Monday 16 June 2014

The big picture.

I stepped on the scale last night before bed, something I very rarely do. I was a bit taken aback by the number: 199.5lbs  (step on it again this morning post workout to confirm and it was 199.3#)

Definitely the most I have ever weighed in my life.

What does this mean.  Well nothing. It's just a number. It does indicate that I'm gaining mass.  And given I'm still comfortably wearing size 32 pants, I'm not gaining much fat.  (some for sure, but not 20lbs worth and not around the middle). In July 2012 I was 170#, June 2013 I was 182#.

Much of the weight is water retention.  Creatine supplements cause water to bind with muscle tissue, essentially filling your muscles with water, so just cutting creating, I'd likely lose 5 pounds within days.  It'll be interesting to see where things sit at the end of all this, in a couple of years.

So here is the big picture: attack my limiters, systematically and relentlessly.

After the first year and a half of Crossfit I realized I wasn't improving, not nearly as much as many others, not nearly as much as I wanted to.  It became clear I had many weaknesses, the most significant of which at the time was mobility.

I went to see a physio therapist with Crossfit expertise and we started chipping away at my limiters.  So on top of my weekly dose of Crossfit (4 or 5 times per week) I spent my lunch hours at the downtown YMCA gym doing mobility work: stretching, massaging, engaging and doing any physio homework I'd been assigned.

After a year and a half of that, I felt I was in place where my body position was no longer my biggest limiter, strength was.  So I shifted my focus. Still doing Crossfit daily, still doing mobility occasionally, my lunch hour is now devoted to strength development: squats, shoulder press, bench, dead lift, pull ups, all heavy for low reps.
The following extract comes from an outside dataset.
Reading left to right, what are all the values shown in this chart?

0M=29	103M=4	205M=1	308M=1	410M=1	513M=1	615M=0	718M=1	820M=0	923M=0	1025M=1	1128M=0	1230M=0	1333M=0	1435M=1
I'm somewhere around the halfway point for my strength development phase of the big plan.  Sometime over the winter, once I'm happy with my level of strength (I have a couple of benchmarks I want to hit, but that may change as winter approaches), I'll transition to power development, so more Olympic lifting focused and metabolic conditioning, so more middle distance running and high intensity interval training.

Again, with daily Crossfit, I'll still get regular strength work, and mobility but my extra work will be power and HIIT focused.

Lay the bricks, the house will get built.